The different underlying structure of the MAC-RF in our sample may suggest cultural, social or economic differences, but might also be due to fact that the two studies were conducted in different epidemiological circumstances. In the original study (Schimmenti, Starcevic, et al., 2020), data was collected a month after restrictions were lifted, while our data was collected during a period in which new restrictions were being imposed and a significant growth in new cases was being registered. It is possible that there are differences in the definition of this construct depending on epidemiological circumstances. Further studies should examine a bifactor structure for the MAC-RF having in mind that both a single and two-factor structure may co-exist and may both have a meaningful interpretation as suggested for other psychopathology constructs (Bornovalova et al., 2020).
Finally, the different instruments developed in this field capture different aspects of problematic psychological reactions to COVID-19. While some emphasize emotional (Lauri-Korajlija & Jokić-Begić, 2020), behavioral (Nikčević & Spada, 2020) or physiological (Lee, 2020) aspects, others encompass a combination of emotional, physiological, cognitive and behavioral components (e.g., Taylor et al., 2020; Ahorsu et al., 2020). Others even go beyond the fear of illness and include fear of economic consequences (Arpaci et al., 2020). An instrument’s scope will certainly affect its associations with other relevant constructs: predictors, mediators and outcomes of fear. Developing a theoretical approach to COVID-19 related distress can help in achieving a consistent definition of this construct (or constructs), developing adequate measurement tools, integrating knowledge form different studies, and developing targeted interventions.

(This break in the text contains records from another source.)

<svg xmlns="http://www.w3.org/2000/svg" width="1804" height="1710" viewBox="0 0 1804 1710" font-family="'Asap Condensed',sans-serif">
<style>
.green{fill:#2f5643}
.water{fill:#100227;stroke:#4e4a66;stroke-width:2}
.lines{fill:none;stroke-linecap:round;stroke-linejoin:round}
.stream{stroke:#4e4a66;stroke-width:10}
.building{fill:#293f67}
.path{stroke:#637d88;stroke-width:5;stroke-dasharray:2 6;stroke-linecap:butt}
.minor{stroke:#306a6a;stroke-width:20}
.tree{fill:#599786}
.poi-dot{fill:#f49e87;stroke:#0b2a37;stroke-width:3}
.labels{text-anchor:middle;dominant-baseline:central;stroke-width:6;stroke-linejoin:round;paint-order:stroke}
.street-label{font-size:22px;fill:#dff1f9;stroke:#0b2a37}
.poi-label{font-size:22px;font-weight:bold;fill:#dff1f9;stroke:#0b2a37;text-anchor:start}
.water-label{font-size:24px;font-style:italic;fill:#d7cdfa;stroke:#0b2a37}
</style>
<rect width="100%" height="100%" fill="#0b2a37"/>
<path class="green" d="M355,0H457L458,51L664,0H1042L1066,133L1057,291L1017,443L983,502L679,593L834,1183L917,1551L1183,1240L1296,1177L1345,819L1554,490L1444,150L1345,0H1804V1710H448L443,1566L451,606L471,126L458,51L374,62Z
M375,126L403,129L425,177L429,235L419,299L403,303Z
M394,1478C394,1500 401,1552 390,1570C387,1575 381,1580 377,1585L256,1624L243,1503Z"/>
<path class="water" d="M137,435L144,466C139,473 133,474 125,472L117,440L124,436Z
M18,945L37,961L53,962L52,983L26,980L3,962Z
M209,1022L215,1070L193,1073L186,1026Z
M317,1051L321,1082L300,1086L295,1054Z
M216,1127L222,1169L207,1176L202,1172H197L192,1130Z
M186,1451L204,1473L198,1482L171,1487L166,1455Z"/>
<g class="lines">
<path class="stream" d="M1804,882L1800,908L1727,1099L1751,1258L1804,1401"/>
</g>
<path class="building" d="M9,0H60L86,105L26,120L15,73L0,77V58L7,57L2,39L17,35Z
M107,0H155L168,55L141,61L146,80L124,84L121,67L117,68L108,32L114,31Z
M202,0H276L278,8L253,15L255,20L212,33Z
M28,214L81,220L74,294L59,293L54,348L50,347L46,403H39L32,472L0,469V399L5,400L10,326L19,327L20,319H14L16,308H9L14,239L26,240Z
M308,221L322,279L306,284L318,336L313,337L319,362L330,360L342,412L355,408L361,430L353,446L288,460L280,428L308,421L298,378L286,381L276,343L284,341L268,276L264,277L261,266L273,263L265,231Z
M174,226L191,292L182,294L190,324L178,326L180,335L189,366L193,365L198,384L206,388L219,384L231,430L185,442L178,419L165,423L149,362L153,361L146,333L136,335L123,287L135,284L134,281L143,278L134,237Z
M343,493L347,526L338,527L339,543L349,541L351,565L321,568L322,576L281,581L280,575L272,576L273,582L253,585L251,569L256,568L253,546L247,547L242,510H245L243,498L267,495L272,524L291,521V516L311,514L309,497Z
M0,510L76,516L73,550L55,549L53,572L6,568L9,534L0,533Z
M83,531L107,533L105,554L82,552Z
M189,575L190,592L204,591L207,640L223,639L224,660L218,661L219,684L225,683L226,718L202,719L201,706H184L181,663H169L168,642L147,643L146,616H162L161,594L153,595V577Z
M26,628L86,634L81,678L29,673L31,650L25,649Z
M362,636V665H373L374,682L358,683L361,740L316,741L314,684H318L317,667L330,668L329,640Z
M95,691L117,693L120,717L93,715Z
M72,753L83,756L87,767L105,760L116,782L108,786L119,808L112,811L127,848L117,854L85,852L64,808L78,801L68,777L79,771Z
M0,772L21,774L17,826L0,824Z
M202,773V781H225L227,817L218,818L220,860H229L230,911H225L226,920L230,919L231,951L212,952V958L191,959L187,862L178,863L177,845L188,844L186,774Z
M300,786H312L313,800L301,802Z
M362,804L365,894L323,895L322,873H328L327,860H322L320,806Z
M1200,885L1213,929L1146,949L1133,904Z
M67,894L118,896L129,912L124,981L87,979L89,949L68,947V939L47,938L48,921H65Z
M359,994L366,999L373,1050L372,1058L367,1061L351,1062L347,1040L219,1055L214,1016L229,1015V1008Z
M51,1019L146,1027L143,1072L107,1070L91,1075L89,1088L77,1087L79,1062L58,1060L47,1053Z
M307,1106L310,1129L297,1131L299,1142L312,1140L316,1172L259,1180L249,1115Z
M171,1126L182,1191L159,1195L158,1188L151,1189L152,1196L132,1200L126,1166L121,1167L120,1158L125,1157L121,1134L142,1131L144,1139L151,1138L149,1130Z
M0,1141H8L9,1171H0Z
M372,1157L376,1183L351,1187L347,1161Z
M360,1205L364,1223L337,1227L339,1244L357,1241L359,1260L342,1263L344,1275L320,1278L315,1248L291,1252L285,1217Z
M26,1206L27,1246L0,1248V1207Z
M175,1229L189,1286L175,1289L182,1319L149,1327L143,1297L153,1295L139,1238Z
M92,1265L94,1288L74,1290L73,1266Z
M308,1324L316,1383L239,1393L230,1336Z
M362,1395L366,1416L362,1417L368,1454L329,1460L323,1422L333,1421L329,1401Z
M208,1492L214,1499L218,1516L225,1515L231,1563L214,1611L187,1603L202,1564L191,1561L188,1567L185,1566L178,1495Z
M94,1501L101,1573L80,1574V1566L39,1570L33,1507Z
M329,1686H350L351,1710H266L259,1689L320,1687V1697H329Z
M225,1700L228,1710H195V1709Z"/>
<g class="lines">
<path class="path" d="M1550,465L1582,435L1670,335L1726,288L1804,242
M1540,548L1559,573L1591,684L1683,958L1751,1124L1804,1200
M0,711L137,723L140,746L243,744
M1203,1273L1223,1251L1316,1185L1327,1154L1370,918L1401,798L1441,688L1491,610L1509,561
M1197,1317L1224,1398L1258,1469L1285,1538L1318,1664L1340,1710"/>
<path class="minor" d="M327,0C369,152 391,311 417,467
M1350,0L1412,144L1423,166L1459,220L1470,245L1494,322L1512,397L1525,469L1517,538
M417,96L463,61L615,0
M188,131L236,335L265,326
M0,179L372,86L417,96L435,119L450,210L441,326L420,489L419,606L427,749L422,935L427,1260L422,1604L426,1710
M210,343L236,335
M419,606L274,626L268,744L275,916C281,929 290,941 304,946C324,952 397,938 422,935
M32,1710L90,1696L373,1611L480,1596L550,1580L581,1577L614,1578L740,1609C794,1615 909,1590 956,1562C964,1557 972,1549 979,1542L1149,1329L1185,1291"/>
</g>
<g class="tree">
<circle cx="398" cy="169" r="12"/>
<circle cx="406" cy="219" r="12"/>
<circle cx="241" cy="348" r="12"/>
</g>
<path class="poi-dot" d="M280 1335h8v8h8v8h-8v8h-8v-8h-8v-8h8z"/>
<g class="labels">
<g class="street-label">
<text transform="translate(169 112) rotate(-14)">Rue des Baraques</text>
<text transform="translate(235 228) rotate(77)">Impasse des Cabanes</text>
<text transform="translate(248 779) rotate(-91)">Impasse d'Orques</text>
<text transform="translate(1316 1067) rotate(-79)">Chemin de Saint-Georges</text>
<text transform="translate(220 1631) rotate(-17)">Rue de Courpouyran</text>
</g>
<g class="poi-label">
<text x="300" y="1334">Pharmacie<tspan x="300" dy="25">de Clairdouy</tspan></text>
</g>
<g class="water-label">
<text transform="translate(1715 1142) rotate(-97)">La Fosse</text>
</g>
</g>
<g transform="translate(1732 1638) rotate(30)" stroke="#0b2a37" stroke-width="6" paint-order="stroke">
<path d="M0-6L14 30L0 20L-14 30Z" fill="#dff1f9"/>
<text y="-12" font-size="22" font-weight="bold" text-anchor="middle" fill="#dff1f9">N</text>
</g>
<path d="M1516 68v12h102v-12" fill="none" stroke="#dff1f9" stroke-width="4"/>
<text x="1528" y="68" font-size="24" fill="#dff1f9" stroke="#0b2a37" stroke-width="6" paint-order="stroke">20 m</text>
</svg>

This study supports the dialectical nature of COVID-19 fears (Schimmenti, Billieux, & Starcevic, 2020), since items describing opposing fears reflect a single construct, and attests to the complexity of human experiences in the time of a global health crisis. Several strategies for addressing COVID-19 anxiety have been suggested by the authors of MAC-RF (Schimmenti, Billieux, & Starcevic, 2020); practicing mindfulness to improve appraisal of the body and to adopt acceptance and self-compassion, delivering targeted interventions to foster attachment security, using strategies to improve emotion regulation, and promoting responsibility. The results of this study further emphasize that treatment might need to focus not only on fear of becoming infected, but also on a metacognitive aspect that reflects conflicting beliefs about strategies used when dealing with the pandemic. Using a combination of cognitive continuum and listing advantaging and disadvantages of extreme strategies (e.g., reading about COVID too much or not at all), as a form of cognitive restructuring within cognitive-behavioral therapy, could help adopting appropriate intensity of health-related behaviors. It may also be necessary to modify metacognitive beliefs about strategies in dealing with pandemic and practice tolerating uncertainty which fuels COVID-19 anxiety.
The disadvantages of this study that place limits on its findings include: a non-representative sample (certain groups are underrepresented), a self-selection bias (people more affected by COVID-19 might have been more likely to participate) and the cross-sectional design (no causal associations can be claimed).
Conclusions
This study suggests that the MAC-RF might be a useful instrument in assessing COVID-19 fears. In a Croatian sample and at a time of a rapid increase in daily cases, this instrument appears to measure two distinct, but related factors: Fear of infection (emotional aspect) and Fear of choosing an inadequate strategy when dealing with pandemic (metacognitive aspect). Further studies using the MAC-RF across different cultures and different epidemiological circumstances are needed.